▶ [Yönerge]: Aşağıdaki basın toplantısı metnine göre basın açıklamasını kim okumuştur?

▶ [Alıntılanan metin]:
6 Ocak’ta yürürlüğe girecek olan Özel Hastaneler Yönetmeliği ve Ayakta Teşhis ve Tedavi Yapılan Özel Sağlık Kuruluşları Yönetmeliğinde yapılan Serbest Hekimlik yapan Hekimlere Yönelik Çalışma Kısıtlaması konusunda İzmir Tabip Odasında bir basın toplantısı yapıldı.
Basın toplantısına, İzmir Tabip Odası Başkanı Prof. Dr. Süleyman Kaynak, Yönetim Kurulu Üyesi Uzm.Dr. F.Yüce Ayhan, İzmir Tabip Odası Özel Hekimlik Komisyon Başkanı Uzm. Dr. Mehmet Çolak ve serbest hekimler katıldı. Basın açıklaması metnini İzmir Tabip Odası Başkanı Prof. Dr. Süleyman Kaynak okudu.

▶ [Veri satırları]:
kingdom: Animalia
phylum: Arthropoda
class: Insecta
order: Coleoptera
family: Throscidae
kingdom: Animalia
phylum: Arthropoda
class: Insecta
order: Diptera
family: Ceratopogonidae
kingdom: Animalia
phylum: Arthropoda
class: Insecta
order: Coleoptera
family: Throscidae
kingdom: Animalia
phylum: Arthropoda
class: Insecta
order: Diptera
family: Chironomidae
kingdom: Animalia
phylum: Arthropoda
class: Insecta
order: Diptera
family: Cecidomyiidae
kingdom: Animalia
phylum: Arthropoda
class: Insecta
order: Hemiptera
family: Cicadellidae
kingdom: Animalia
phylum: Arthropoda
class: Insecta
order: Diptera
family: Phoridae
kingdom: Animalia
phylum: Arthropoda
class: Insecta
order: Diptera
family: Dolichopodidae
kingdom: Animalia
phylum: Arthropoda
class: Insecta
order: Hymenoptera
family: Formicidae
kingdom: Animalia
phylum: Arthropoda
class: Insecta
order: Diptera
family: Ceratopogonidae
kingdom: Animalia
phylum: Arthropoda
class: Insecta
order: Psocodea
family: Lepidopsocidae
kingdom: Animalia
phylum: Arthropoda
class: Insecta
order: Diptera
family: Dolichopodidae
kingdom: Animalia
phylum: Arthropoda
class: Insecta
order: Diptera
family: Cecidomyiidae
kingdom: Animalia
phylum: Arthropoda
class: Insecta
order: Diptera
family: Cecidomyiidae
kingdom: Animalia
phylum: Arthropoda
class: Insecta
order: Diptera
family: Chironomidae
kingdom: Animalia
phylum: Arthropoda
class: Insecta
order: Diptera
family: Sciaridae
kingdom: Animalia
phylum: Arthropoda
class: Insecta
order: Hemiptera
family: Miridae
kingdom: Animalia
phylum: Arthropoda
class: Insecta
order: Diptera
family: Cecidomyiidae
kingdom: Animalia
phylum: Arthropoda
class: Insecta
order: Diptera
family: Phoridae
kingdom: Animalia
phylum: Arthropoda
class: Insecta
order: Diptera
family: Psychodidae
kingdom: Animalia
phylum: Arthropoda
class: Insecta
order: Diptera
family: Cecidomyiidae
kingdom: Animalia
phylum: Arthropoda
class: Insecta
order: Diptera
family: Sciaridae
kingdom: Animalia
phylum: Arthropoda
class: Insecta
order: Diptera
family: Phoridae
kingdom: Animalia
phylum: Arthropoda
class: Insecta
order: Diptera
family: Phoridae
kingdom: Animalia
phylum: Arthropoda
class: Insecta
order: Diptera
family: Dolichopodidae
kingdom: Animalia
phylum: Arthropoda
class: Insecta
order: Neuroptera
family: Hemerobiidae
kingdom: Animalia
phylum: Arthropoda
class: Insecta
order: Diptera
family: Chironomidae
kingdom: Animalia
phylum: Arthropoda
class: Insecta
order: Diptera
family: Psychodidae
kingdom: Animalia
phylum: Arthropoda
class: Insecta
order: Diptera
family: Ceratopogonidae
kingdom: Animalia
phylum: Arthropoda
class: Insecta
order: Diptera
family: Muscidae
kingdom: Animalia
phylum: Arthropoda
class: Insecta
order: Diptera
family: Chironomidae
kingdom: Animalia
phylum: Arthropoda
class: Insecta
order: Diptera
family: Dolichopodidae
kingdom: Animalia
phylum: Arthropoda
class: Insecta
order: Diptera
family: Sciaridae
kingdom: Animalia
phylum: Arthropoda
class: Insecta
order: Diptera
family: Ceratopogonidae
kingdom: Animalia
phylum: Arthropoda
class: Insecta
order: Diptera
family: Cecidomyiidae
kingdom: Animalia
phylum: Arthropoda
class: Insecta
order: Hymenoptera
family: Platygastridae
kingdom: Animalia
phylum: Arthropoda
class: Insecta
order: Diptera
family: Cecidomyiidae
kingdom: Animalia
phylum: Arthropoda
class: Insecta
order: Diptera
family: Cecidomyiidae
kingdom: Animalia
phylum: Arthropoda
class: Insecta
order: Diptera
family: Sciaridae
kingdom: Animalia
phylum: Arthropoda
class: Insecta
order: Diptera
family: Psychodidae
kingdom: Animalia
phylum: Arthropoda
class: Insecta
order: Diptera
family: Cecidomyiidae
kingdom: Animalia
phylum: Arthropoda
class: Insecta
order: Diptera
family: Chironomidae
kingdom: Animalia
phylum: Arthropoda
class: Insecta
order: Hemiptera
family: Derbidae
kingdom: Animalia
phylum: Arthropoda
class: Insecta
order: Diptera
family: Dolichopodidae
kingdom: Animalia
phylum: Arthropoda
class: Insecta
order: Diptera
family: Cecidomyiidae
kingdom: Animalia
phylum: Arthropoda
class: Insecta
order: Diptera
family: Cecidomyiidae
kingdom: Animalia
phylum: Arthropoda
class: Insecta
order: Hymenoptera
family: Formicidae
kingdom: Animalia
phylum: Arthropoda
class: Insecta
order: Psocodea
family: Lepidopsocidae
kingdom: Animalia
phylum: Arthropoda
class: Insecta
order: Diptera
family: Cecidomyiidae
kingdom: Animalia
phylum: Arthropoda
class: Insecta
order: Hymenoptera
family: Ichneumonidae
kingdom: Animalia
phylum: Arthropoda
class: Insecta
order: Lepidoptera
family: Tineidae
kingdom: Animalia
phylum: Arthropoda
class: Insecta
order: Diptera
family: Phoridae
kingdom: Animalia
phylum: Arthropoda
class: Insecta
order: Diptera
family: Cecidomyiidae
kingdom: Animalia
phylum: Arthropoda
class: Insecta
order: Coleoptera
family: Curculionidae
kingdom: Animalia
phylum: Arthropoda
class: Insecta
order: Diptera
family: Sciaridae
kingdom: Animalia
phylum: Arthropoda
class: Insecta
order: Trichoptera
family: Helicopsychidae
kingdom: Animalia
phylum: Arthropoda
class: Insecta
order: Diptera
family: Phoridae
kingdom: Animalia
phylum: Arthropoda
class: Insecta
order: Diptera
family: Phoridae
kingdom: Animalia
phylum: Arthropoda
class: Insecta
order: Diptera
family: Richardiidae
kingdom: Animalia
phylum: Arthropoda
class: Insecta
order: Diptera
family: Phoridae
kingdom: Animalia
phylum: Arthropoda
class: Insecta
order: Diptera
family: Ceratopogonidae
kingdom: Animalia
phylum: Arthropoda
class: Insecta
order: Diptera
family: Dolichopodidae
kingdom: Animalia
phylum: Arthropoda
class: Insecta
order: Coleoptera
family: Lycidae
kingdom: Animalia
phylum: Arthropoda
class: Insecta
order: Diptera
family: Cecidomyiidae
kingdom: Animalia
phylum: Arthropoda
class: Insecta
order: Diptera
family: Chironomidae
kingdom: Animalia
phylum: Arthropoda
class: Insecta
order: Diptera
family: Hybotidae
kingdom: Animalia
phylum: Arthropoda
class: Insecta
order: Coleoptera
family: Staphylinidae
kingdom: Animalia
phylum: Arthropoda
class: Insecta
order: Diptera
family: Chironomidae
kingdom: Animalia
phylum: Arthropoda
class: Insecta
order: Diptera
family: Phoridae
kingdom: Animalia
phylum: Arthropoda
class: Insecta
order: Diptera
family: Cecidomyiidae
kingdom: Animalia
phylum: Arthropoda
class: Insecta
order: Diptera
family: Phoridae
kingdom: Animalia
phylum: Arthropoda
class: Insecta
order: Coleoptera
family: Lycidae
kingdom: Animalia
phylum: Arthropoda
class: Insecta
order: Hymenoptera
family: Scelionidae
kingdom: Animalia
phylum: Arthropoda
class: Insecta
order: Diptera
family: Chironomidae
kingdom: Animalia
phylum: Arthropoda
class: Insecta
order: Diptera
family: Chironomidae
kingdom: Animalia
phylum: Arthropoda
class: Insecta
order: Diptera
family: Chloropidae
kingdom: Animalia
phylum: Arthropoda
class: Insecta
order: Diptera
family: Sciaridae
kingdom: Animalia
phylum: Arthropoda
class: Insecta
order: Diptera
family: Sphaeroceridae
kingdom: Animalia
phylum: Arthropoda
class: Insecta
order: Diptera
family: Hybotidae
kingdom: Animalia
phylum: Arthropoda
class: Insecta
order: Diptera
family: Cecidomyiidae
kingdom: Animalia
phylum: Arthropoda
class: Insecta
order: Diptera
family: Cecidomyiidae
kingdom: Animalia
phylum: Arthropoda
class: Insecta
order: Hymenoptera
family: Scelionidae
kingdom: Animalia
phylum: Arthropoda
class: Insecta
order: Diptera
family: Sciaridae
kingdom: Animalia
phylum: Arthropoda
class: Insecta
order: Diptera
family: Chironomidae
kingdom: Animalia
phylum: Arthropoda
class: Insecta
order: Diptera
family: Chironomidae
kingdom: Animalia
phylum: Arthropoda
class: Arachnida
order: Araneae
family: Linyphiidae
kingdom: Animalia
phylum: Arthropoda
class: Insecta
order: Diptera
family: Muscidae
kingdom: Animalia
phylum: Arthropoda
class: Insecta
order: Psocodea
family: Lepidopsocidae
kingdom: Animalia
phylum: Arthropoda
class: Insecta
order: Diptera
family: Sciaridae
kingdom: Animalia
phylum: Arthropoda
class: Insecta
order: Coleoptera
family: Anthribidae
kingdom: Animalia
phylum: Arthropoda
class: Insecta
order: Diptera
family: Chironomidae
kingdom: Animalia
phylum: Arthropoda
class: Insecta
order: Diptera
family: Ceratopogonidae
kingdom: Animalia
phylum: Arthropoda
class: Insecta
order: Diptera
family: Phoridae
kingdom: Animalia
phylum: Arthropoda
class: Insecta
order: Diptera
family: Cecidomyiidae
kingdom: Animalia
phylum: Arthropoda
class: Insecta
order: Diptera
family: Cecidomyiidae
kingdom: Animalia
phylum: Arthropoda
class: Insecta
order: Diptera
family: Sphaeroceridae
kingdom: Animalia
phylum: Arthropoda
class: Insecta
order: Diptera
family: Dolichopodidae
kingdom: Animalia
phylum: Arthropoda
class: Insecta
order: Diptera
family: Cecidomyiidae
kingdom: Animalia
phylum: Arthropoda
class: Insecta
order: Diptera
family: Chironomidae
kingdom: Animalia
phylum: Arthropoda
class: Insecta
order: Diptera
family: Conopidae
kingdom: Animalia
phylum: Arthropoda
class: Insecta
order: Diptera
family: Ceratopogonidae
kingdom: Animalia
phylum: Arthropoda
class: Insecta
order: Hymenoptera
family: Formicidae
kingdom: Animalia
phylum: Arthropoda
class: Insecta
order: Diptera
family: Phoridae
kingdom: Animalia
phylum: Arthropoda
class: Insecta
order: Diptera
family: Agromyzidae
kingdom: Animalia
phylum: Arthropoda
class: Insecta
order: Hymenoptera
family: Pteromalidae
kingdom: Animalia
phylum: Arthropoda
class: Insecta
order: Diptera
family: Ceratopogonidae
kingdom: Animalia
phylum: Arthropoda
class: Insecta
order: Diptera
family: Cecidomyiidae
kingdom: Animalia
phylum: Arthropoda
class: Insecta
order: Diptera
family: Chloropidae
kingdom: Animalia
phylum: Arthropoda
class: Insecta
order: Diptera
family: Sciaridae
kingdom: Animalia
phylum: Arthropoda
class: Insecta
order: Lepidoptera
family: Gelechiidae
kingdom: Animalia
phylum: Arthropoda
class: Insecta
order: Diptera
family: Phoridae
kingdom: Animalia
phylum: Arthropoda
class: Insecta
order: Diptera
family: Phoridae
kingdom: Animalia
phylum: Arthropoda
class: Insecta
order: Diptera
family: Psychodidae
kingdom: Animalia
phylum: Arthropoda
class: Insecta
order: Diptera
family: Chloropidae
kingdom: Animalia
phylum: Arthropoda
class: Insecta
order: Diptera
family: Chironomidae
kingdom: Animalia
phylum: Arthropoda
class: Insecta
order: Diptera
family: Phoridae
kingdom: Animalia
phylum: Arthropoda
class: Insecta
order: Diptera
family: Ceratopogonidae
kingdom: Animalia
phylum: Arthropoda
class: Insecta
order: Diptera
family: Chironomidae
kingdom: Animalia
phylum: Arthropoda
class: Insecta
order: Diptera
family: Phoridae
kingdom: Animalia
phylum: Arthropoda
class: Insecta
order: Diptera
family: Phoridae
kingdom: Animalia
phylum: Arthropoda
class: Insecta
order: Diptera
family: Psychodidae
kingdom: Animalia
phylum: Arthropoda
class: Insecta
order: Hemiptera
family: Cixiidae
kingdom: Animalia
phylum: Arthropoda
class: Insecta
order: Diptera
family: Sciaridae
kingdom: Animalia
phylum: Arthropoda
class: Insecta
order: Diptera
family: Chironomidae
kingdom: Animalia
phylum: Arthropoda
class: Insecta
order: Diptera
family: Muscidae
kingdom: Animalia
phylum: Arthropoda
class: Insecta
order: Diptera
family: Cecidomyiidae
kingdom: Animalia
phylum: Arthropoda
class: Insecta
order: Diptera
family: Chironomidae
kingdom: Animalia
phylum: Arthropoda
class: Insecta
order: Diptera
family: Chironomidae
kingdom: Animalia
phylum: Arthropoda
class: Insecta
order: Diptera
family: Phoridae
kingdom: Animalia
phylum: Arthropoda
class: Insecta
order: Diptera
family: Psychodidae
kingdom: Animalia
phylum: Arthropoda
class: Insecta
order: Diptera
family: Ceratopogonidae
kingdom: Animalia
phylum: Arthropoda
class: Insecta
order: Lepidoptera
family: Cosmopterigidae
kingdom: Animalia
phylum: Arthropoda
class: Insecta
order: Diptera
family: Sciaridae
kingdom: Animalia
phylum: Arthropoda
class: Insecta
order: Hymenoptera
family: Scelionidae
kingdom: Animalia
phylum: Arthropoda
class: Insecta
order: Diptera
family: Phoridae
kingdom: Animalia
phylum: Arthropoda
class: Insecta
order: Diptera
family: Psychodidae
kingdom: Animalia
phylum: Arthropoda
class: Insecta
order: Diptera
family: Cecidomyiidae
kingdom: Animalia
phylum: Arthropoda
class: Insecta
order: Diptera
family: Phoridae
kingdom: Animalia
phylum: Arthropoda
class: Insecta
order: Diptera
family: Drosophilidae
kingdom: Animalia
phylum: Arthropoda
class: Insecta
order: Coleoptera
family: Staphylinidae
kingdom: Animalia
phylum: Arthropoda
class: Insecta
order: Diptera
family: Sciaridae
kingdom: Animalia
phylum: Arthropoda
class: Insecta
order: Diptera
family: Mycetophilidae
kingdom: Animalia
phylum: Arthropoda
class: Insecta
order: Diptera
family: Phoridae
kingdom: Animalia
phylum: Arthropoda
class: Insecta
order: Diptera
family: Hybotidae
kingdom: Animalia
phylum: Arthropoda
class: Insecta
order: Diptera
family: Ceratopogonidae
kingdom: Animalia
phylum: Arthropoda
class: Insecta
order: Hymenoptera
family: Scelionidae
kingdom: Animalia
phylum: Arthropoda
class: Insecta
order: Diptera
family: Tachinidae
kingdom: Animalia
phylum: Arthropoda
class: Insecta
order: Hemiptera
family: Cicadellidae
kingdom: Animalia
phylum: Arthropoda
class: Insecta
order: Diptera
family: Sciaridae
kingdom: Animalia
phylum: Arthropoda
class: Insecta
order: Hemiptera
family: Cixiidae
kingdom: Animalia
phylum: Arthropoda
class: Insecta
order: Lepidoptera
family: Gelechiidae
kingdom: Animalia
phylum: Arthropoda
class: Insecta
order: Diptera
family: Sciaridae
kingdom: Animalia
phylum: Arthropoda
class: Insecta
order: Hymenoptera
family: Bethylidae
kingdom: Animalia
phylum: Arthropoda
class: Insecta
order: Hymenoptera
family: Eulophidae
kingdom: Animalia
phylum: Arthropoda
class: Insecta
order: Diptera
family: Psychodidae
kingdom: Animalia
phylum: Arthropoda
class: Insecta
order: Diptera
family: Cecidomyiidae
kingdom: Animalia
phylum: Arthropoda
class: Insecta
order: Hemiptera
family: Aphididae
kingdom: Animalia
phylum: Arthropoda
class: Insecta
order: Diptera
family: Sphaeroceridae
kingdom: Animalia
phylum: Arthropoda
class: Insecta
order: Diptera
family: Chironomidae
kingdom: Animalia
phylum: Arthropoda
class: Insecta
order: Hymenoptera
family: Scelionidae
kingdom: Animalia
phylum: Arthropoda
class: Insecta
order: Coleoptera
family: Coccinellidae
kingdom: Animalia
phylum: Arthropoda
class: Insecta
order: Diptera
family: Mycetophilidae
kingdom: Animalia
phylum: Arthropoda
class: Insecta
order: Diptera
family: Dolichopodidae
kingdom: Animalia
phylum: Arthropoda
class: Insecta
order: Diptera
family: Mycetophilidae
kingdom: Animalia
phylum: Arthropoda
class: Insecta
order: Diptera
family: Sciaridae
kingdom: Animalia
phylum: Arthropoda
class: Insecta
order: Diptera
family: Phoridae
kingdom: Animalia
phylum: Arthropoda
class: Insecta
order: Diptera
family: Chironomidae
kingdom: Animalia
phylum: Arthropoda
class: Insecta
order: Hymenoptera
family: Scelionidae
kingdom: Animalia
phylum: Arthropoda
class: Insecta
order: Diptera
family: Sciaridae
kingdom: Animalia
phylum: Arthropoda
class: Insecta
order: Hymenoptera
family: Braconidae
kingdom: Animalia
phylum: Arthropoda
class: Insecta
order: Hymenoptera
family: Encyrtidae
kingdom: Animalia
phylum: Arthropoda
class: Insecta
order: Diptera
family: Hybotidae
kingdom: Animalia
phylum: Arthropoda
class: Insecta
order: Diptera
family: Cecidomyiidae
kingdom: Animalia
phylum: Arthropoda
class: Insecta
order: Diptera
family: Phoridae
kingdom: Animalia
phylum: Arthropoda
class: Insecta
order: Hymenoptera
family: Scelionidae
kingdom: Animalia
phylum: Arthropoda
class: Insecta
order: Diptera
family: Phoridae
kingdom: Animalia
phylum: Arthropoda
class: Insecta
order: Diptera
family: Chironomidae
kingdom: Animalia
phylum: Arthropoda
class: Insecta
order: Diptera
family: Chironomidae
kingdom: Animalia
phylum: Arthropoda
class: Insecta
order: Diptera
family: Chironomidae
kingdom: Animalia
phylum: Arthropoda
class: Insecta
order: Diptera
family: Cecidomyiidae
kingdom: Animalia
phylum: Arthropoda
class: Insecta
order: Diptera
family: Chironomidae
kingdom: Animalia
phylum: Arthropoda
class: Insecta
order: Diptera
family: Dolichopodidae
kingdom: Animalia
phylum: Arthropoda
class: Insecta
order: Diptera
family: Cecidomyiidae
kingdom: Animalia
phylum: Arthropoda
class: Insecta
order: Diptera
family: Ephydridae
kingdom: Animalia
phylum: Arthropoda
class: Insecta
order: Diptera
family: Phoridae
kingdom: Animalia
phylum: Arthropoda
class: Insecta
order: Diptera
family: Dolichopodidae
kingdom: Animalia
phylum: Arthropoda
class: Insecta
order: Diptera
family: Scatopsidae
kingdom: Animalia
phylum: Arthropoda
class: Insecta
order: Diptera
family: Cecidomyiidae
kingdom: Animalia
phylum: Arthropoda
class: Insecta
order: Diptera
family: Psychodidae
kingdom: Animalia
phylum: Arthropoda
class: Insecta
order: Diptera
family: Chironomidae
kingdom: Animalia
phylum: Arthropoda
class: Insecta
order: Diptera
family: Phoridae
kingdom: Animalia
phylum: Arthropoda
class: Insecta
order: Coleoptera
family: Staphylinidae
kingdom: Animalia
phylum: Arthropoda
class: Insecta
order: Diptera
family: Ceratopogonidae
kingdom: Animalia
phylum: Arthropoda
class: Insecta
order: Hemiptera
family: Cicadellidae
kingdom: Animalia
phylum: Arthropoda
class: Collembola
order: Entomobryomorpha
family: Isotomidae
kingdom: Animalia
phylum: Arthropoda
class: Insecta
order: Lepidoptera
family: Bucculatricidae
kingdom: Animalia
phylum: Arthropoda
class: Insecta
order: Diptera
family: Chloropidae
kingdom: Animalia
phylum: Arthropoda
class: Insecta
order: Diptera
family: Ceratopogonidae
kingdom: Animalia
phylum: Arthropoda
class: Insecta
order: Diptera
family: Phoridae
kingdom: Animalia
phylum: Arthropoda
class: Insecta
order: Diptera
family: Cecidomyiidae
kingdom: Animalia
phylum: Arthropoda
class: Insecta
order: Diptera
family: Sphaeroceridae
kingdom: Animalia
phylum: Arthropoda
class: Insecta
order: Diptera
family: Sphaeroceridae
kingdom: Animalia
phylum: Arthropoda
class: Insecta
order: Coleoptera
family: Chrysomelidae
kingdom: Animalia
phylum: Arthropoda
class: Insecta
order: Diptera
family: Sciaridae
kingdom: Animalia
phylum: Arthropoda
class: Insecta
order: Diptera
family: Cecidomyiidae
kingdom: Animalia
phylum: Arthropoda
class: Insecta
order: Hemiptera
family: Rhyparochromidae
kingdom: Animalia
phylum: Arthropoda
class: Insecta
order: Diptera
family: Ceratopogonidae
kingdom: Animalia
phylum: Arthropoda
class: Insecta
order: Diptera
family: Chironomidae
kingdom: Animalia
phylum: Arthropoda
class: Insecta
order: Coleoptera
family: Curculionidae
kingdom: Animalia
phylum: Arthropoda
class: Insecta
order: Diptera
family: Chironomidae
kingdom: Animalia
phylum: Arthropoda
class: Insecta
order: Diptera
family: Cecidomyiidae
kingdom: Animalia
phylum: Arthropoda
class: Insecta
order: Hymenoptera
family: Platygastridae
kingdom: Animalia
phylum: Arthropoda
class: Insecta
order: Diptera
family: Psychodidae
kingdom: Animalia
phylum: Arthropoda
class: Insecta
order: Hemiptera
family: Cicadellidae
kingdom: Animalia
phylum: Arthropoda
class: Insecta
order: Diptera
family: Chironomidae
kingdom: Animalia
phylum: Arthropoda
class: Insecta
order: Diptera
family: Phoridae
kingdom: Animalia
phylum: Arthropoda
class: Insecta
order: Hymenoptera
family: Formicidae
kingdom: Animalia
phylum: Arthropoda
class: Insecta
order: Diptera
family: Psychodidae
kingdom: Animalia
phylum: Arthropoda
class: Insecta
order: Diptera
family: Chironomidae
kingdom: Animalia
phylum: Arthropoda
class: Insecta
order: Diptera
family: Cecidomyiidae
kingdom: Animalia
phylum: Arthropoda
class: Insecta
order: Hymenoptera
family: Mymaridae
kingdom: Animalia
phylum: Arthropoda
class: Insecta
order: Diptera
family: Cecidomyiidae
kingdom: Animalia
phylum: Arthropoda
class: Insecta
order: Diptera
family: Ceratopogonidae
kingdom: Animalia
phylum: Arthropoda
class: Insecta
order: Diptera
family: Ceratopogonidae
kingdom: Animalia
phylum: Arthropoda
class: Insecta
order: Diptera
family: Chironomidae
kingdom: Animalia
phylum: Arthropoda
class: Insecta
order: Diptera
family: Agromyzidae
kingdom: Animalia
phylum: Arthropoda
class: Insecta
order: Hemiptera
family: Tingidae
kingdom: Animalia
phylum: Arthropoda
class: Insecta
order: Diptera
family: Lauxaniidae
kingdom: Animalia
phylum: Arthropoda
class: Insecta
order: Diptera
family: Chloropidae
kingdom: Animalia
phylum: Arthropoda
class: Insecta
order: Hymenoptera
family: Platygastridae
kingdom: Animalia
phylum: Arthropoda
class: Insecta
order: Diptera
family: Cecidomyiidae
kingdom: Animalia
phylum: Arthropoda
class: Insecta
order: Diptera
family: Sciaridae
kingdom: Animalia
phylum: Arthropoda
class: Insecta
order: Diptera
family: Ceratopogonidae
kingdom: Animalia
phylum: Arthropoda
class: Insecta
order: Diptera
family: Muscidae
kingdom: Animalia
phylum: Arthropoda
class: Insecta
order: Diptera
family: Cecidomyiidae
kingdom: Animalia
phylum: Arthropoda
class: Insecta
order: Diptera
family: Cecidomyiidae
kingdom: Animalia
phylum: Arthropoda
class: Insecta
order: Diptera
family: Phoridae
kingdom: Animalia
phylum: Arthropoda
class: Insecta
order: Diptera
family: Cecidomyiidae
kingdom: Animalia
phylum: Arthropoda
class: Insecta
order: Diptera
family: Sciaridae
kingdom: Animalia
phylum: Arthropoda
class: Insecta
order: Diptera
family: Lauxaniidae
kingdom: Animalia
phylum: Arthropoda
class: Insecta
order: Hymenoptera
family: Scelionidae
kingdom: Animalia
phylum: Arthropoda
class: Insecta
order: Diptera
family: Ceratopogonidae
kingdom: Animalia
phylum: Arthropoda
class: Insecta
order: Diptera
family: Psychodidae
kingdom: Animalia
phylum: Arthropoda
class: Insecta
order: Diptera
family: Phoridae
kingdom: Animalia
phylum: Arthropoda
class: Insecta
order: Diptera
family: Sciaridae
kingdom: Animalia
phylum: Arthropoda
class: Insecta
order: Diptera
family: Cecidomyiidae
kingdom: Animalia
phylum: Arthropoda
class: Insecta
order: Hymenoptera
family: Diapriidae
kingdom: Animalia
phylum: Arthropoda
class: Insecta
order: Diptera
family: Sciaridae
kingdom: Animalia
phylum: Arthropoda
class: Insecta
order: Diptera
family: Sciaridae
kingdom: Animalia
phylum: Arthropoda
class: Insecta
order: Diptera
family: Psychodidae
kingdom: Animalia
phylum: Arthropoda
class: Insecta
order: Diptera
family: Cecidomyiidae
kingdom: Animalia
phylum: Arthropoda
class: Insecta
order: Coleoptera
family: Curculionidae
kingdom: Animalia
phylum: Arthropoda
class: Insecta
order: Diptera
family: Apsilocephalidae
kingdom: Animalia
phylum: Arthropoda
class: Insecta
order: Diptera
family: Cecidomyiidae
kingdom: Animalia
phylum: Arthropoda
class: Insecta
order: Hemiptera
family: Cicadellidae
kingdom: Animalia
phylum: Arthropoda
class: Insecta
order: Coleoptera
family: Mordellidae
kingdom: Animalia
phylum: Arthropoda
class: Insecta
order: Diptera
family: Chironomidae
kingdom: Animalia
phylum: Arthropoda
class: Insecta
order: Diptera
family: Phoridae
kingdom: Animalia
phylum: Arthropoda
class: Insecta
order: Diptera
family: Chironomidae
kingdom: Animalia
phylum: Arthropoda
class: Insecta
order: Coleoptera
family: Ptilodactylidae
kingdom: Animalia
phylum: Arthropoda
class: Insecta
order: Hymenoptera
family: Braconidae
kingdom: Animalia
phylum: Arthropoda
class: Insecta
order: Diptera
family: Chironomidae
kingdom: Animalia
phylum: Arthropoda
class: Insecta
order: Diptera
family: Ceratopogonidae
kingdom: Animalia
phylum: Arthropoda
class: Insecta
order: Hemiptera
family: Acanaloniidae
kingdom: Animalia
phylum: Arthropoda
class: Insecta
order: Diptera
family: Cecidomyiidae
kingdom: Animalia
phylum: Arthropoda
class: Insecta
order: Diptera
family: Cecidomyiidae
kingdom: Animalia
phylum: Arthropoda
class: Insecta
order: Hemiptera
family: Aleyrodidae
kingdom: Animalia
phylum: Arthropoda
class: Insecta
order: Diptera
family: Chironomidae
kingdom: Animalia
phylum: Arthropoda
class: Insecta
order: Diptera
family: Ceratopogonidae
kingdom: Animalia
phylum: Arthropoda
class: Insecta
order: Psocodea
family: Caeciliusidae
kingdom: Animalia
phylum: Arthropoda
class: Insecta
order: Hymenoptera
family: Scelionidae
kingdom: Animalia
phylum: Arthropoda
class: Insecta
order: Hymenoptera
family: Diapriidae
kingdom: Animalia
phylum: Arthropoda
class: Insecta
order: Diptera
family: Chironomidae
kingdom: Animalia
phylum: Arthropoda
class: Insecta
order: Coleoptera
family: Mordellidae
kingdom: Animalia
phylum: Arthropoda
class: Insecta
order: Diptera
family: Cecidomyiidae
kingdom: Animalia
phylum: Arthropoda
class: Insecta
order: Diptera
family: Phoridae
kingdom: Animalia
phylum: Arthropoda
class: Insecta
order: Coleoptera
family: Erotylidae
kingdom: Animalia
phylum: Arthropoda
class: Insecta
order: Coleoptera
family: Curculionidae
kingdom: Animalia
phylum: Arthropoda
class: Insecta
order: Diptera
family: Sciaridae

▶ [Beklenen yanıt]: İzmir Tabip Odası Başkanı Prof. Dr. Süleyman Kaynak.